**What you are asked to do:** Every record below should be repeated word for word, with the pictures left out.

Page images and extracted text:
———

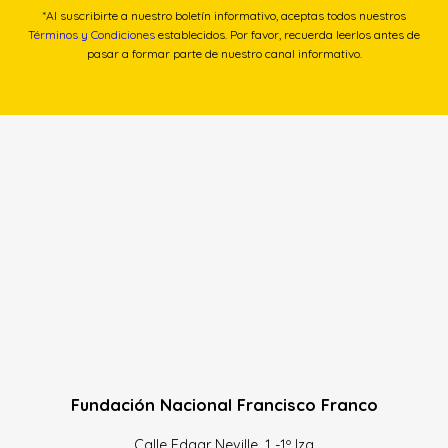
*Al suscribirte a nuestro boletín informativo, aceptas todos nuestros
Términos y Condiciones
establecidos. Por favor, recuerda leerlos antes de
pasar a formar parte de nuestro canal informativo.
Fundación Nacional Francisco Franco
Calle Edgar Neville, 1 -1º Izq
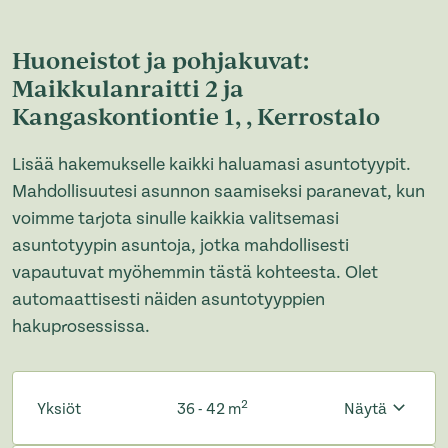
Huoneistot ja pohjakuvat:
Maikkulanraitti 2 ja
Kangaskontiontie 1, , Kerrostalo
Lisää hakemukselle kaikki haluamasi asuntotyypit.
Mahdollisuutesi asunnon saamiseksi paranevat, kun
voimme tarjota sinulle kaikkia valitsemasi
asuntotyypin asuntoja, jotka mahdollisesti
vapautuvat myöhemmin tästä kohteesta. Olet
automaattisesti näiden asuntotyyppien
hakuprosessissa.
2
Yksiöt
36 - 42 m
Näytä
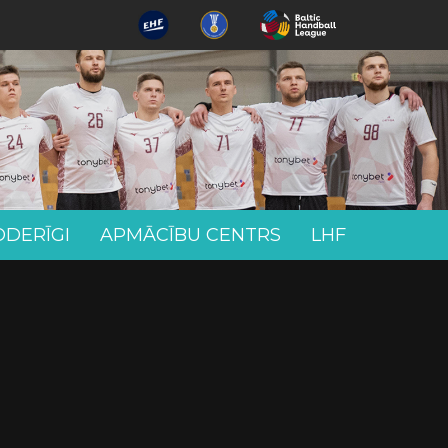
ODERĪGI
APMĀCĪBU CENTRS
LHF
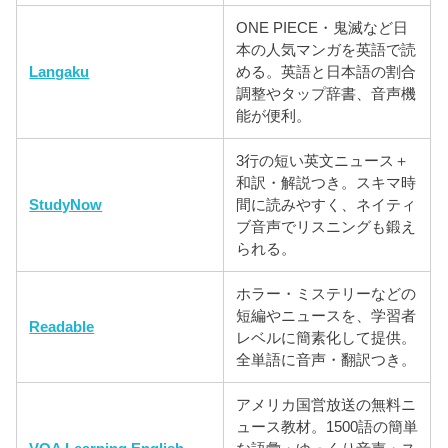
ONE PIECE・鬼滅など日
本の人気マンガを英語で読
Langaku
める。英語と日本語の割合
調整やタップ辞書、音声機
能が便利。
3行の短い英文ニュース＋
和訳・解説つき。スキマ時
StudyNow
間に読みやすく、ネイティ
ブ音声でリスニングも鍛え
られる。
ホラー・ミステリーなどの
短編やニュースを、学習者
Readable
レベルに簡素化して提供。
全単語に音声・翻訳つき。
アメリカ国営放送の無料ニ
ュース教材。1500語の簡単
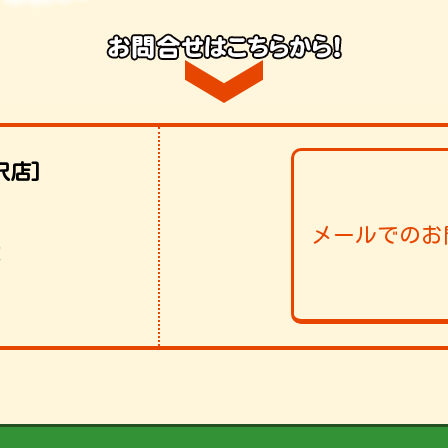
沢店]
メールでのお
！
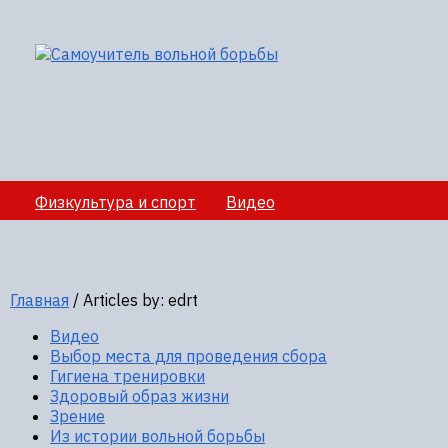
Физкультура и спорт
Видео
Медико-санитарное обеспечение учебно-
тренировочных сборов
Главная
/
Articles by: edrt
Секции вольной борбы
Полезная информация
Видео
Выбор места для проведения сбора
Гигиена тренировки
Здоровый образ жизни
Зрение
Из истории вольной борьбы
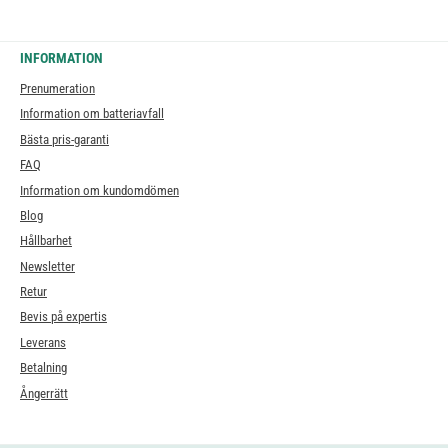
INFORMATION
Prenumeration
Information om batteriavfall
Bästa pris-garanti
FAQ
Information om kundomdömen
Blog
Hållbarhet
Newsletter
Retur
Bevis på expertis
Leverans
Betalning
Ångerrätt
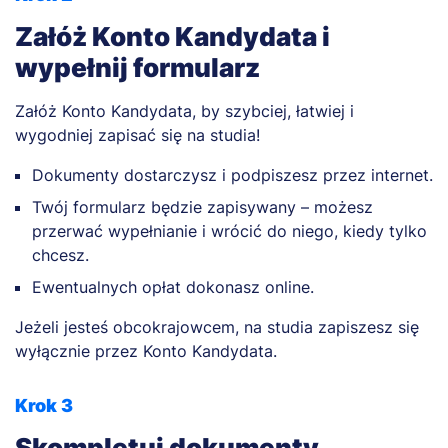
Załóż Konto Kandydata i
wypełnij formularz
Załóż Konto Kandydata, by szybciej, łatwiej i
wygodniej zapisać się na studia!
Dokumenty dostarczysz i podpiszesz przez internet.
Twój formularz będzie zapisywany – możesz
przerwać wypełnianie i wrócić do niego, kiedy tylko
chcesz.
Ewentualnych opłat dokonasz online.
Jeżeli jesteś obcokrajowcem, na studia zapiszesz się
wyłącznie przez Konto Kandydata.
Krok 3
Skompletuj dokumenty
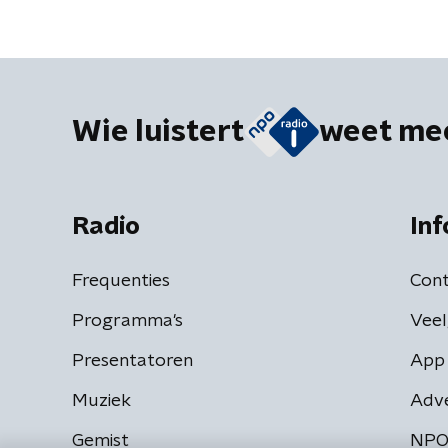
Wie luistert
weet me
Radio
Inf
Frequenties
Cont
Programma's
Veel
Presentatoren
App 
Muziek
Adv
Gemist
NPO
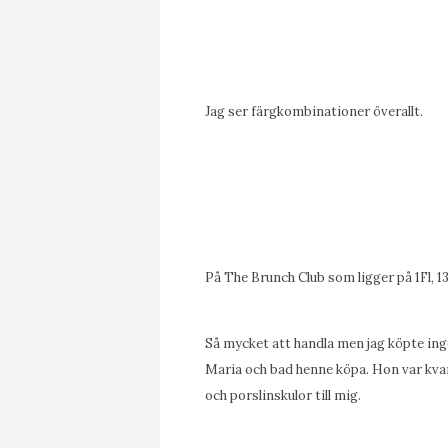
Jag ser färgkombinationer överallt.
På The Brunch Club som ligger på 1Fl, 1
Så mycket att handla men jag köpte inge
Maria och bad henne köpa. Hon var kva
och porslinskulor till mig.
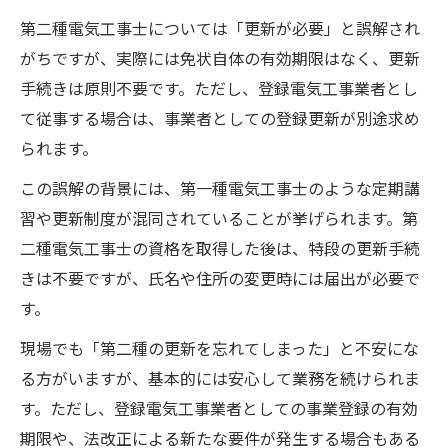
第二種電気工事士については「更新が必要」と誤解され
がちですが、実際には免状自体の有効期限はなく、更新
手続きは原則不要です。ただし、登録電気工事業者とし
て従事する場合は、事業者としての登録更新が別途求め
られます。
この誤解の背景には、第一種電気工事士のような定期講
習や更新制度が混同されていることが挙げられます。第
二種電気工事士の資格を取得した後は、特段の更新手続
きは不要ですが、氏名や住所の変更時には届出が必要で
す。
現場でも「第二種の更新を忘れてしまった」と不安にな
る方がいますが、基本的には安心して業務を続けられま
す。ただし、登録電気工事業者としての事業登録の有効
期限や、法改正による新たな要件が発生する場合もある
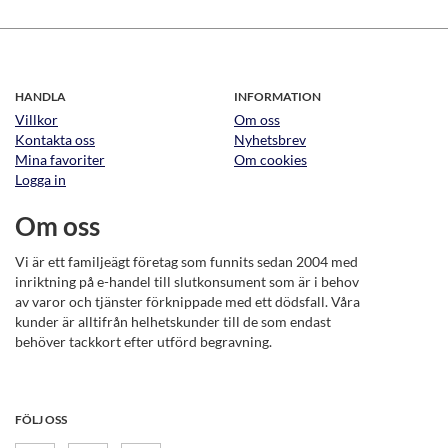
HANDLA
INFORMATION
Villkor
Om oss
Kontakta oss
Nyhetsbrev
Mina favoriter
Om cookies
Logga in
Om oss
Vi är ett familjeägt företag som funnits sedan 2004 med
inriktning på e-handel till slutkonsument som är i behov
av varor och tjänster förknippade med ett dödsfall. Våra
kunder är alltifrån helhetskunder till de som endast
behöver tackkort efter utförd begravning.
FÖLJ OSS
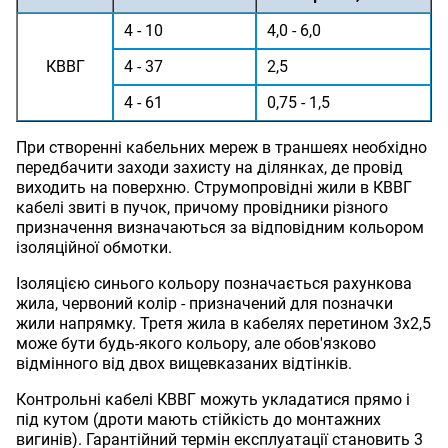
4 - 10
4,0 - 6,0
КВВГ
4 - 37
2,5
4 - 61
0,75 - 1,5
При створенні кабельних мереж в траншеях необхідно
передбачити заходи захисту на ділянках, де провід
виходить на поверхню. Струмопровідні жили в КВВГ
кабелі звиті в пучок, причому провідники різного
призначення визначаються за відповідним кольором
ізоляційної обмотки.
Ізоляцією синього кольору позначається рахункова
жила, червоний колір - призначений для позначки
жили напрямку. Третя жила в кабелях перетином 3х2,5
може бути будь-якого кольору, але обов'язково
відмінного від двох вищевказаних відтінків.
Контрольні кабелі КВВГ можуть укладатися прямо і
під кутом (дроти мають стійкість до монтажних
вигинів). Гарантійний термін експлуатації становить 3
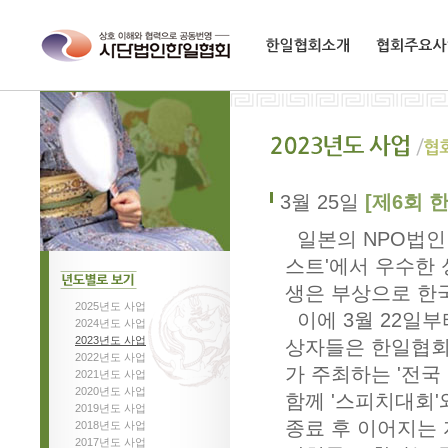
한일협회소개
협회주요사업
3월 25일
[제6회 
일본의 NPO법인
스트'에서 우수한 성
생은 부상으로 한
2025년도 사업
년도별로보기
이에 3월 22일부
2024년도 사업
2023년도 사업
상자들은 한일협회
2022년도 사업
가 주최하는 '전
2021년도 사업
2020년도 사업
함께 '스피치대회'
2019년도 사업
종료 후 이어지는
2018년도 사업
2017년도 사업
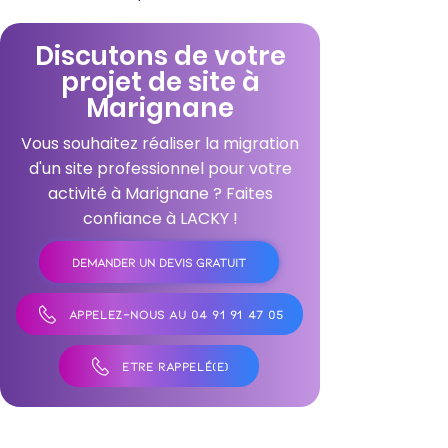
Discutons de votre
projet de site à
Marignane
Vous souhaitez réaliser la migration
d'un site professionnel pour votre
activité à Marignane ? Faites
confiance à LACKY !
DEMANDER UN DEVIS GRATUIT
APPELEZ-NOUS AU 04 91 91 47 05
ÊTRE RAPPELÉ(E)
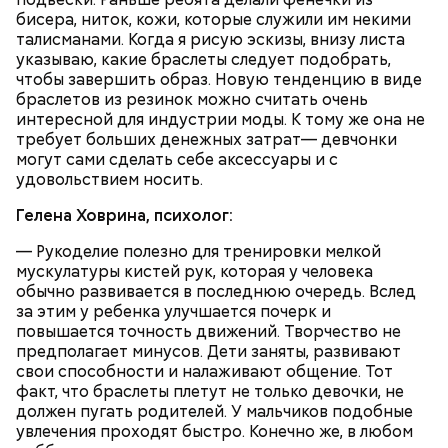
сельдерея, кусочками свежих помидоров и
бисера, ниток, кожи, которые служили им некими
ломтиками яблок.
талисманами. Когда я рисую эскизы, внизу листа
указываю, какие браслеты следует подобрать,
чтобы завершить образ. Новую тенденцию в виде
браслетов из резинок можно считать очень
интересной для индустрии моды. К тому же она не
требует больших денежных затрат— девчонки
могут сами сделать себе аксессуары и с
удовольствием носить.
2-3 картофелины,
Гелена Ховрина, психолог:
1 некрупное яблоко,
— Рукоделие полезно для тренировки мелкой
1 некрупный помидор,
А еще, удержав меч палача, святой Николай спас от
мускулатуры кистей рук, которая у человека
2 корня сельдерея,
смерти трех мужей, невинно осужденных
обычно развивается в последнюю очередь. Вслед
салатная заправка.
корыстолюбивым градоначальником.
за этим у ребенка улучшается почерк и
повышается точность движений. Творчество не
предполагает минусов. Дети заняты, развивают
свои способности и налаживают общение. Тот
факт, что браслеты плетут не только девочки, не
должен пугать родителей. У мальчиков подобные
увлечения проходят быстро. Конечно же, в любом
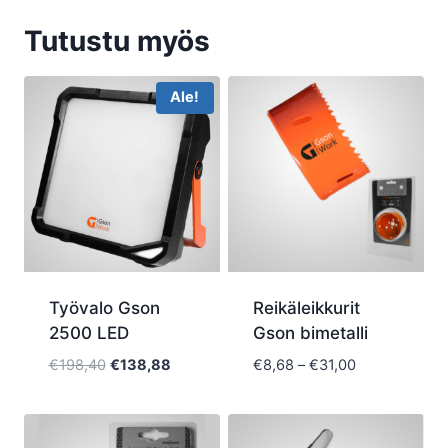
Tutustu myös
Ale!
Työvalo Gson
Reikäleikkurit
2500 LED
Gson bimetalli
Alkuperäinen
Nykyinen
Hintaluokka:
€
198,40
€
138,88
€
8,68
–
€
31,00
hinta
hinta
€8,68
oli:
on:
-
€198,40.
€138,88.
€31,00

———

**Expected output:**
*Al suscribirte a nuestro boletín informativo, aceptas todos nuestros
Términos y Condiciones
establecidos. Por favor, recuerda leerlos antes de
pasar a formar parte de nuestro canal informativo.
Fundación Nacional Francisco Franco
Calle Edgar Neville, 1 -1º Izq
Huoneistot ja pohjakuvat:
Maikkulanraitti 2 ja
Kangaskontiontie 1, , Kerrostalo
Lisää hakemukselle kaikki haluamasi asuntotyypit.
Mahdollisuutesi asunnon saamiseksi paranevat, kun
voimme tarjota sinulle kaikkia valitsemasi
asuntotyypin asuntoja, jotka mahdollisesti
vapautuvat myöhemmin tästä kohteesta. Olet
automaattisesti näiden asuntotyyppien
hakuprosessissa.
2
Yksiöt
36 - 42 m
Näytä
ODERĪGI
APMĀCĪBU CENTRS
LHF
ONE PIECE・鬼滅など日
本の人気マンガを英語で読
Langaku
める。英語と日本語の割合
調整やタップ辞書、音声機
能が便利。
3行の短い英文ニュース＋
和訳・解説つき。スキマ時
StudyNow
間に読みやすく、ネイティ
ブ音声でリスニングも鍛え
られる。
ホラー・ミステリーなどの
短編やニュースを、学習者
Readable
レベルに簡素化して提供。
全単語に音声・翻訳つき。
アメリカ国営放送の無料ニ
ュース教材。1500語の簡単
沢店]
メールでのお
！
Физкультура и спорт
Видео
Медико-санитарное обеспечение учебно-
тренировочных сборов
Главная
/
Articles by: edrt
Секции вольной борбы
Полезная информация
Видео
Выбор места для проведения сбора
Гигиена тренировки
Здоровый образ жизни
Зрение
Из истории вольной борьбы
INFORMATION
Prenumeration
Information om batteriavfall
Bästa pris-garanti
FAQ
Information om kundomdömen
Blog
Hållbarhet
Newsletter
Retur
Bevis på expertis
Leverans
Betalning
Ångerrätt
Załóż Konto Kandydata i
wypełnij formularz
Załóż Konto Kandydata, by szybciej, łatwiej i
wygodniej zapisać się na studia!
Dokumenty dostarczysz i podpiszesz przez internet.
Twój formularz będzie zapisywany – możesz
przerwać wypełnianie i wrócić do niego, kiedy tylko
chcesz.
Ewentualnych opłat dokonasz online.
Jeżeli jesteś obcokrajowcem, na studia zapiszesz się
wyłącznie przez Konto Kandydata.
Krok 3
Skompletuj dokumenty
Wie luistert
weet me
Radio
Inf
Frequenties
Cont
Programma's
Veel
Presentatoren
App 
Muziek
Adv
Gemist
NPO
Jag ser färgkombinationer överallt.
På The Brunch Club som ligger på 1Fl, 1
Så mycket att handla men jag köpte inge
Maria och bad henne köpa. Hon var kva
och porslinskulor till mig.
第二種電気工事士については「更新が必要」と誤解され
がちですが、実際には免状自体の有効期限はなく、更新
手続きは原則不要です。ただし、登録電気工事業者とし
て従事する場合は、事業者としての登録更新が別途求め
られます。
この誤解の背景には、第一種電気工事士のような定期講
習や更新制度が混同されていることが挙げられます。第
二種電気工事士の資格を取得した後は、特段の更新手続
きは不要ですが、氏名や住所の変更時には届出が必要で
す。
現場でも「第二種の更新を忘れてしまった」と不安にな
る方がいますが、基本的には安心して業務を続けられま
す。ただし、登録電気工事業者としての事業登録の有効
期限や、法改正による新たな要件が発生する場合もある
HANDLA
INFORMATION
Villkor
Om oss
Kontakta oss
Nyhetsbrev
Mina favoriter
Om cookies
Logga in
Om oss
Vi är ett familjeägt företag som funnits sedan 2004 med
inriktning på e-handel till slutkonsument som är i behov
av varor och tjänster förknippade med ett dödsfall. Våra
kunder är alltifrån helhetskunder till de som endast
behöver tackkort efter utförd begravning.
FÖLJ OSS
4 - 10
4,0 - 6,0
КВВГ
4 - 37
2,5
4 - 61
0,75 - 1,5
При створенні кабельних мереж в траншеях необхідно
передбачити заходи захисту на ділянках, де провід
виходить на поверхню. Струмопровідні жили в КВВГ
кабелі звиті в пучок, причому провідники різного
призначення визначаються за відповідним кольором
ізоляційної обмотки.
Ізоляцією синього кольору позначається рахункова
жила, червоний колір - призначений для позначки
жили напрямку. Третя жила в кабелях перетином 3х2,5
може бути будь-якого кольору, але обов'язково
відмінного від двох вищевказаних відтінків.
Контрольні кабелі КВВГ можуть укладатися прямо і
під кутом (дроти мають стійкість до монтажних
вигинів). Гарантійний термін експлуатації становить 3
한일협회소개
협회주요사업
3월 25일
[제6회 
일본의 NPO법인
스트'에서 우수한 성
생은 부상으로 한
2025년도 사업
년도별로보기
이에 3월 22일부
2024년도 사업
2023년도 사업
상자들은 한일협회
2022년도 사업
가 주최하는 '전
2021년도 사업
2020년도 사업
함께 '스피치대회'
2019년도 사업
종료 후 이어지는
2018년도 사업
2017년도 사업
Discutons de votre
projet de site à
Marignane
Vous souhaitez réaliser la migration
d'un site professionnel pour votre
activité à Marignane ? Faites
confiance à LACKY !
DEMANDER UN DEVIS GRATUIT
APPELEZ-NOUS AU 04 91 91 47 05
ÊTRE RAPPELÉ(E)
сельдерея, кусочками свежих помидоров и
бисера, ниток, кожи, которые служили им некими
ломтиками яблок.
талисманами. Когда я рисую эскизы, внизу листа
указываю, какие браслеты следует подобрать,
чтобы завершить образ. Новую тенденцию в виде
браслетов из резинок можно считать очень
интересной для индустрии моды. К тому же она не
требует больших денежных затрат— девчонки
могут сами сделать себе аксессуары и с
удовольствием носить.
2-3 картофелины,
Гелена Ховрина, психолог:
1 некрупное яблоко,
— Рукоделие полезно для тренировки мелкой
1 некрупный помидор,
А еще, удержав меч палача, святой Николай спас от
мускулатуры кистей рук, которая у человека
2 корня сельдерея,
смерти трех мужей, невинно осужденных
обычно развивается в последнюю очередь. Вслед
салатная заправка.
корыстолюбивым градоначальником.
за этим у ребенка улучшается почерк и
повышается точность движений. Творчество не
предполагает минусов. Дети заняты, развивают
свои способности и налаживают общение. Тот
факт, что браслеты плетут не только девочки, не
должен пугать родителей. У мальчиков подобные
увлечения проходят быстро. Конечно же, в любом
Tutustu myös
Ale!
Työvalo Gson
Reikäleikkurit
2500 LED
Gson bimetalli
Alkuperäinen
Nykyinen
Hintaluokka:
€
198,40
€
138,88
€
8,68
–
€
31,00
hinta
hinta
€8,68
oli:
on:
-
€198,40.
€138,88.
€31,00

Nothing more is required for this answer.